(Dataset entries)
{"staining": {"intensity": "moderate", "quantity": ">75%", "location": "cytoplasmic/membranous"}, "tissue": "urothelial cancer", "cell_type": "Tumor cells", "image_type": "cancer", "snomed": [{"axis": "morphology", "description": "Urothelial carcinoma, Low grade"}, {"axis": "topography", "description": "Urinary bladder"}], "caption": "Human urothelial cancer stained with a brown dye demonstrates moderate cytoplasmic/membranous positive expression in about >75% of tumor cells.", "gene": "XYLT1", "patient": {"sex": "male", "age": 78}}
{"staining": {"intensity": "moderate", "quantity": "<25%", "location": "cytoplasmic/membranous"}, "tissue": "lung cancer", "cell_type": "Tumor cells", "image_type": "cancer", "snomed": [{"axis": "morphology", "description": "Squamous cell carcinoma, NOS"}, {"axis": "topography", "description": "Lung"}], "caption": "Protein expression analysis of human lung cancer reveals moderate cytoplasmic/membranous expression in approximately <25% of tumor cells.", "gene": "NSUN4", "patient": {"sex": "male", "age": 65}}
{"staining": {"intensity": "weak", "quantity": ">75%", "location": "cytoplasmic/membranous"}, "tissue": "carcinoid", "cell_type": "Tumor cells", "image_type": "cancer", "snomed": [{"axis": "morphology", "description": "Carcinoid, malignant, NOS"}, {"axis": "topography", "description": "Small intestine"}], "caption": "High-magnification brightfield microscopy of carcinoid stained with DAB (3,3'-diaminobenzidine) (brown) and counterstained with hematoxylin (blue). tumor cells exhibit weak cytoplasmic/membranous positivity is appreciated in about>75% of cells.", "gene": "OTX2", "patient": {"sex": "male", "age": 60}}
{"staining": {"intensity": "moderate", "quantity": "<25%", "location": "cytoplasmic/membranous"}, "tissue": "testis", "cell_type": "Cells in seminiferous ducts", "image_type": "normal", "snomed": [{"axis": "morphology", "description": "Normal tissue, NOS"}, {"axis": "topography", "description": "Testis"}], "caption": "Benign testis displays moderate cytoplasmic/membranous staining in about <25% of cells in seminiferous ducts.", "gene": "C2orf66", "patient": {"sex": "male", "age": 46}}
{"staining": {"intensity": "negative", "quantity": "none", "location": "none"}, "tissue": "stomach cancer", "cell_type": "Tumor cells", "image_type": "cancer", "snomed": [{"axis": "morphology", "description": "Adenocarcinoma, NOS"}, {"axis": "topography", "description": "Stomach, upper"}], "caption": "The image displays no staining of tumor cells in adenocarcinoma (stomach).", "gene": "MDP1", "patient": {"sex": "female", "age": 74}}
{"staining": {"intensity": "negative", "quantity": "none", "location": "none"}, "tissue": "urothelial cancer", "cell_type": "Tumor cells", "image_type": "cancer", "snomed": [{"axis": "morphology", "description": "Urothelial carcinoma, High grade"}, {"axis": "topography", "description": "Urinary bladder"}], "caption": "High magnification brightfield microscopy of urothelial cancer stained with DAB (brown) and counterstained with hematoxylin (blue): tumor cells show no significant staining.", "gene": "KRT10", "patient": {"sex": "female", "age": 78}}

▶ _TASK INSTRUCTIONS_:
Output each entry once again, exactly as shown above.

▶ _RESPONSE_:
{"staining": {"intensity": "moderate", "quantity": ">75%", "location": "cytoplasmic/membranous"}, "tissue": "urothelial cancer", "cell_type": "Tumor cells", "image_type": "cancer", "snomed": [{"axis": "morphology", "description": "Urothelial carcinoma, Low grade"}, {"axis": "topography", "description": "Urinary bladder"}], "caption": "Human urothelial cancer stained with a brown dye demonstrates moderate cytoplasmic/membranous positive expression in about >75% of tumor cells.", "gene": "XYLT1", "patient": {"sex": "male", "age": 78}}
{"staining": {"intensity": "moderate", "quantity": "<25%", "location": "cytoplasmic/membranous"}, "tissue": "lung cancer", "cell_type": "Tumor cells", "image_type": "cancer", "snomed": [{"axis": "morphology", "description": "Squamous cell carcinoma, NOS"}, {"axis": "topography", "description": "Lung"}], "caption": "Protein expression analysis of human lung cancer reveals moderate cytoplasmic/membranous expression in approximately <25% of tumor cells.", "gene": "NSUN4", "patient": {"sex": "male", "age": 65}}
{"staining": {"intensity": "weak", "quantity": ">75%", "location": "cytoplasmic/membranous"}, "tissue": "carcinoid", "cell_type": "Tumor cells", "image_type": "cancer", "snomed": [{"axis": "morphology", "description": "Carcinoid, malignant, NOS"}, {"axis": "topography", "description": "Small intestine"}], "caption": "High-magnification brightfield microscopy of carcinoid stained with DAB (3,3'-diaminobenzidine) (brown) and counterstained with hematoxylin (blue). tumor cells exhibit weak cytoplasmic/membranous positivity is appreciated in about>75% of cells.", "gene": "OTX2", "patient": {"sex": "male", "age": 60}}
{"staining": {"intensity": "moderate", "quantity": "<25%", "location": "cytoplasmic/membranous"}, "tissue": "testis", "cell_type": "Cells in seminiferous ducts", "image_type": "normal", "snomed": [{"axis": "morphology", "description": "Normal tissue, NOS"}, {"axis": "topography", "description": "Testis"}], "caption": "Benign testis displays moderate cytoplasmic/membranous staining in about <25% of cells in seminiferous ducts.", "gene": "C2orf66", "patient": {"sex": "male", "age": 46}}
{"staining": {"intensity": "negative", "quantity": "none", "location": "none"}, "tissue": "stomach cancer", "cell_type": "Tumor cells", "image_type": "cancer", "snomed": [{"axis": "morphology", "description": "Adenocarcinoma, NOS"}, {"axis": "topography", "description": "Stomach, upper"}], "caption": "The image displays no staining of tumor cells in adenocarcinoma (stomach).", "gene": "MDP1", "patient": {"sex": "female", "age": 74}}
{"staining": {"intensity": "negative", "quantity": "none", "location": "none"}, "tissue": "urothelial cancer", "cell_type": "Tumor cells", "image_type": "cancer", "snomed": [{"axis": "morphology", "description": "Urothelial carcinoma, High grade"}, {"axis": "topography", "description": "Urinary bladder"}], "caption": "High magnification brightfield microscopy of urothelial cancer stained with DAB (brown) and counterstained with hematoxylin (blue): tumor cells show no significant staining.", "gene": "KRT10", "patient": {"sex": "female", "age": 78}}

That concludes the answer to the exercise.